====== Data for analysis ======

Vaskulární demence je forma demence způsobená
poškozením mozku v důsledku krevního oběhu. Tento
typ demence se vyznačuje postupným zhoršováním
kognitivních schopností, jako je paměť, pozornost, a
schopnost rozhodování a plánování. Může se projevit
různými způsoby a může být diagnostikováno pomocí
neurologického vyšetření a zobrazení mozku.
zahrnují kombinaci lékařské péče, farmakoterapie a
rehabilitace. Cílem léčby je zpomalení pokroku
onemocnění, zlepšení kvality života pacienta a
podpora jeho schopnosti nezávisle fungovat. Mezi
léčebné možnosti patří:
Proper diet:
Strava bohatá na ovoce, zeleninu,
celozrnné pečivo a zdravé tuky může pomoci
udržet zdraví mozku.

======

#### [Task instructions]
Which lines run from the first of the listing to the line containing "onemocnění, zlepšení kvality"? Reproduce those exactly, both ends included.

#### [Response area]
Vaskulární demence je forma demence způsobená
poškozením mozku v důsledku krevního oběhu. Tento
typ demence se vyznačuje postupným zhoršováním
kognitivních schopností, jako je paměť, pozornost, a
schopnost rozhodování a plánování. Může se projevit
různými způsoby a může být diagnostikováno pomocí
neurologického vyšetření a zobrazení mozku.
zahrnují kombinaci lékařské péče, farmakoterapie a
rehabilitace. Cílem léčby je zpomalení pokroku
onemocnění, zlepšení kvality života pacienta a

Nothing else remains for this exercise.